Paragraph 7(C) further provided that Viet would be responsible for all attorney fees and costs

incurred by Tori if she was required to file a petition seeking compliance with paragraph 7.

¶6 In June 2021, Tori filed a motion to enforce the judgment, claiming that Viet had failed to

comply with the terms of paragraph 7 and seeking an order requiring Viet to take all steps

necessary to transfer custodianship of the accounts to Tori. Specifically, Tori asserted that since

the date of the dissolution judgment, Viet had failed to provide Tori with account statements,

despite her repeated requests. Tori further claimed that Viet had unilaterally changed several

investments in one of the accounts and had unilaterally withdrawn money from two of the

accounts.

¶7 In response, 1 Viet denied that Tori had repeatedly requested copies of the account

statements, and claimed that he had provided them when she made such a request. Viet

admitted making certain stock trades in one account, and withdrawing money from two

accounts, but maintained that those actions were proper. Viet claimed that the stock trades were

prudent investment decisions, and that the withdrawals were used to pay for state and federal

income and capital gains taxes owed by each account, as well as for an accountant to prepare

the tax returns. Viet further claimed that one of the withdrawals was not for his own personal

use but was instead used to pay for expenses while he was with one of the children. Moreover,

1 We note that Viet styled his response as an “answer[ ] and affirmative defenses” to Tori’s motion. Answers, however, are a form of pleading and are directed to complaints, not to motions. See 735 ILCS 5/2-602 (West 2018) (the first pleading by a defendant is designated an “answer”). See also In re Marriage of Wolff, 355 Ill. App. 3d 403, 407 (2005) (a pleading consists of a party’s formal allegations of his claims or defenses, while a motion is an application to the court for a ruling or order in a pending case). We accordingly refer to Viet’s filing as a “response” to Tori’s motion. 3 Nos. 1-22-1045, 1-22-1168 (cons.)

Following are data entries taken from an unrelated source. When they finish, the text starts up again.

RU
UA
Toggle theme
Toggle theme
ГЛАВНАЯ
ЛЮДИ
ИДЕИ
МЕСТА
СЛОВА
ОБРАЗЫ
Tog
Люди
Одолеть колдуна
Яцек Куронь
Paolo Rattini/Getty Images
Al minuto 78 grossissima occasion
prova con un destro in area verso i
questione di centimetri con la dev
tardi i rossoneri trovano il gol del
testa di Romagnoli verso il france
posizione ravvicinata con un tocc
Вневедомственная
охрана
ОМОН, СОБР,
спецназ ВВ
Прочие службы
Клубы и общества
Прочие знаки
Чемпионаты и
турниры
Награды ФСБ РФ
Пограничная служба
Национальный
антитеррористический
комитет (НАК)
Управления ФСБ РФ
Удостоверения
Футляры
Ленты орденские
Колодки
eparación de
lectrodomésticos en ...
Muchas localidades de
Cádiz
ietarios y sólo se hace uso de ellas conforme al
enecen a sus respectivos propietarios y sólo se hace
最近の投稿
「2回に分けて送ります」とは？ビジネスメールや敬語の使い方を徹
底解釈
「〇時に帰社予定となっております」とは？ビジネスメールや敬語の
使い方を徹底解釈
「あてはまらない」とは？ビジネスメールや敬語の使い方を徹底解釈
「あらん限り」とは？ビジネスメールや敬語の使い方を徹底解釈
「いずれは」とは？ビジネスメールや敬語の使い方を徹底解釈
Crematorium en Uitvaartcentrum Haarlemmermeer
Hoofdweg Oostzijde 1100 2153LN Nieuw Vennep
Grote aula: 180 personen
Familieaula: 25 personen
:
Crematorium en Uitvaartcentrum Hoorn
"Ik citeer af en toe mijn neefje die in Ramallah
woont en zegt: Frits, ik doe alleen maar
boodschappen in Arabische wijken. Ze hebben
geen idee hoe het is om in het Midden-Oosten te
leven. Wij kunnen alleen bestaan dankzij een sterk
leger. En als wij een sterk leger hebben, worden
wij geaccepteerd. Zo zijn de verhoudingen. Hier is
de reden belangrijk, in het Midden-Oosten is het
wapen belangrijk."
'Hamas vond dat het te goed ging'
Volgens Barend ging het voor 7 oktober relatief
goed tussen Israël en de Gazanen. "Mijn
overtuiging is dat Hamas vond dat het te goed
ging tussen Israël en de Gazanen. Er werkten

to the extent that he breached any of the provisions of paragraph 7, Viet maintained that it did

not constitute a material breach.

¶8 Viet additionally argued that, if paragraph 7 could be interpreted to require him to waive

his statutory rights as custodian under the Transfers to Minors Act, such a restriction would

violate public policy and would therefore be unenforceable. Accordingly, in addition to his

response to Tori’s motion, Viet raised several “affirmative defenses,” namely, (1) that

paragraphs 7(B)(ii), (B)(iv), and (C) were unenforceable as they violated the public policy of

Illinois by restricting Viet’s statutory rights as custodian of the accounts and permitting his

removal without cause, even if removal did not serve the best interests of the children; (2) that

enforcement of paragraph 7(C) violated Tori’s duty of good faith and fair dealing; (3) that the

failure to provide Tori with monthly account statements did not constitute a material breach;

and (4) that the doctrine of unclean hands prevented Tori from enforcing the terms of paragraph

7 where she materially breached other provisions of the MSA.

¶9 The parties came before the circuit court on September 1, 2021, for a hearing on, inter alia,

Tori’s motion to enforce the judgment. After hearing the parties’ arguments, the circuit court

found that, at the time the parties entered into the MSA, Viet was represented by “excellent

counsel” and the record demonstrated that he was not under any duress or undue pressure to

sign the MSA. The court further found that paragraph 7 was “very clear” and was a provision

which was negotiated by the parties.